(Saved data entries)
- - -

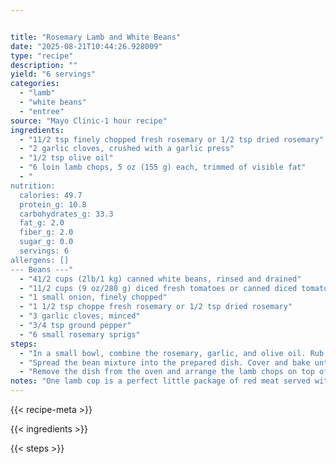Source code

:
 ```yaml
---


title: "Rosemary Lamb and White Beans"
date: "2025-08-21T10:44:26.928009"
type: "recipe"
description: ""
yield: "6 servings"
categories:
  - "lamb"
  - "white beans"
  - "entree"
source: "Mayo Clinic-1 hour recipe"
ingredients:
  - "11/2 tsp finely chopped fresh rosemary or 1/2 tsp dried rosemary"
  - "2 garlic cloves, crushed with a garlic press"
  - "1/2 tsp olive oil"
  - "6 loin lamb chops, 5 oz (155 g) each, trimmed of visible fat"
  - "
nutrition:
  calories: 49.7
  protein_g: 10.8
  carbohydrates_g: 33.3
  fat_g: 2.0
  fiber_g: 2.0
  sugar_g: 0.0
  servings: 6
allergens: []
--- Beans ---"
  - "41/2 cups (2lb/1 kg) canned white beans, rinsed and drained"
  - "11/2 cups (9 oz/280 g) diced fresh tomatoes or canned diced tomatoes, drained"
  - "1 small onion, finely chopped"
  - "1 1/2 tsp choppe fresh rosemary or 1/2 tsp dried rosemary"
  - "3 garlic cloves, minced"
  - "3/4 tsp ground pepper"
  - "6 small rosemary sprigs"
steps:
  - "In a small bowl, combine the rosemary, garlic, and olive oil. Rub the mixture evenly into both sides of lamb chops. Cover and marinate at room temperature for 30 minutes. For the beans, preheat an oven to 425 degrees (220 Celsius). Coat a 2-qt (2-1) shallow baking dish with nonstick cooking spray. In a large bowl, combine the beans, tomatoes, onion, parsley, rosemary, garlic and pepper."
  - "Spread the bean mixture into the prepared dish. Cover and bake until heated through, about 15 minutes. Meanwhile, preheat a broiler (griller). Arrange lamb chops on a broiler pan and place the pan 4 inches (10 cm) from the heat. Broil, turning once, until lightly browned on both sides, 6-7 minutes total."
  - "Remove the dish from the oven and arrange the lamb chops on top of the beans, pressing down gently. Return to the oven and cook, uncovered, until the beans are lightly browned on top and the cops are fully cooked, about 10 minutes. To serve, divide the beans and lamb chops among individual plates. Garnish the rosemary sprigs."
notes: "One lamb cop is a perfect little package of red meat served with well-seasoned white beans in a robust and satisfying entrée. To round out the meal, serve a green vegetable side. *Do NOT overcook the lamb; it can and should be enjoyed rare. No blood means tough, tasteless meat."
---
```


{{< recipe-meta >}}

{{< ingredients >}}

{{< steps >}}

- - -

[WHAT YOU SHOULD DO]
Each entry should be repeated exactly as it appears; the pictures stay out.

[RESULT OF THIS EXERCISE]
Source code

:
 ```yaml
---


title: "Rosemary Lamb and White Beans"
date: "2025-08-21T10:44:26.928009"
type: "recipe"
description: ""
yield: "6 servings"
categories:
  - "lamb"
  - "white beans"
  - "entree"
source: "Mayo Clinic-1 hour recipe"
ingredients:
  - "11/2 tsp finely chopped fresh rosemary or 1/2 tsp dried rosemary"
  - "2 garlic cloves, crushed with a garlic press"
  - "1/2 tsp olive oil"
  - "6 loin lamb chops, 5 oz (155 g) each, trimmed of visible fat"
  - "
nutrition:
  calories: 49.7
  protein_g: 10.8
  carbohydrates_g: 33.3
  fat_g: 2.0
  fiber_g: 2.0
  sugar_g: 0.0
  servings: 6
allergens: []
--- Beans ---"
  - "41/2 cups (2lb/1 kg) canned white beans, rinsed and drained"
  - "11/2 cups (9 oz/280 g) diced fresh tomatoes or canned diced tomatoes, drained"
  - "1 small onion, finely chopped"
  - "1 1/2 tsp choppe fresh rosemary or 1/2 tsp dried rosemary"
  - "3 garlic cloves, minced"
  - "3/4 tsp ground pepper"
  - "6 small rosemary sprigs"
steps:
  - "In a small bowl, combine the rosemary, garlic, and olive oil. Rub the mixture evenly into both sides of lamb chops. Cover and marinate at room temperature for 30 minutes. For the beans, preheat an oven to 425 degrees (220 Celsius). Coat a 2-qt (2-1) shallow baking dish with nonstick cooking spray. In a large bowl, combine the beans, tomatoes, onion, parsley, rosemary, garlic and pepper."
  - "Spread the bean mixture into the prepared dish. Cover and bake until heated through, about 15 minutes. Meanwhile, preheat a broiler (griller). Arrange lamb chops on a broiler pan and place the pan 4 inches (10 cm) from the heat. Broil, turning once, until lightly browned on both sides, 6-7 minutes total."
  - "Remove the dish from the oven and arrange the lamb chops on top of the beans, pressing down gently. Return to the oven and cook, uncovered, until the beans are lightly browned on top and the cops are fully cooked, about 10 minutes. To serve, divide the beans and lamb chops among individual plates. Garnish the rosemary sprigs."
notes: "One lamb cop is a perfect little package of red meat served with well-seasoned white beans in a robust and satisfying entrée. To round out the meal, serve a green vegetable side. *Do NOT overcook the lamb; it can and should be enjoyed rare. No blood means tough, tasteless meat."
---
```


{{< recipe-meta >}}

{{< ingredients >}}

{{< steps >}}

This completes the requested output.